### YOUR GOAL:
Copy the records below character for character, keeping every line break as it appears.

(Beginning of EXERCISE INPUT)

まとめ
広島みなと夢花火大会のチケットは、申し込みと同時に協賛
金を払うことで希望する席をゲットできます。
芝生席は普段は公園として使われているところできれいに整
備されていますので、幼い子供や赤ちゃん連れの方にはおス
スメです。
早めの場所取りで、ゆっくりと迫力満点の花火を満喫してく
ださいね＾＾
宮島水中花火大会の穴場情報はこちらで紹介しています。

(End of EXERCISE INPUT)

### TASK RESULT:
まとめ
広島みなと夢花火大会のチケットは、申し込みと同時に協賛
金を払うことで希望する席をゲットできます。
芝生席は普段は公園として使われているところできれいに整
備されていますので、幼い子供や赤ちゃん連れの方にはおス
スメです。
早めの場所取りで、ゆっくりと迫力満点の花火を満喫してく
ださいね＾＾
宮島水中花火大会の穴場情報はこちらで紹介しています。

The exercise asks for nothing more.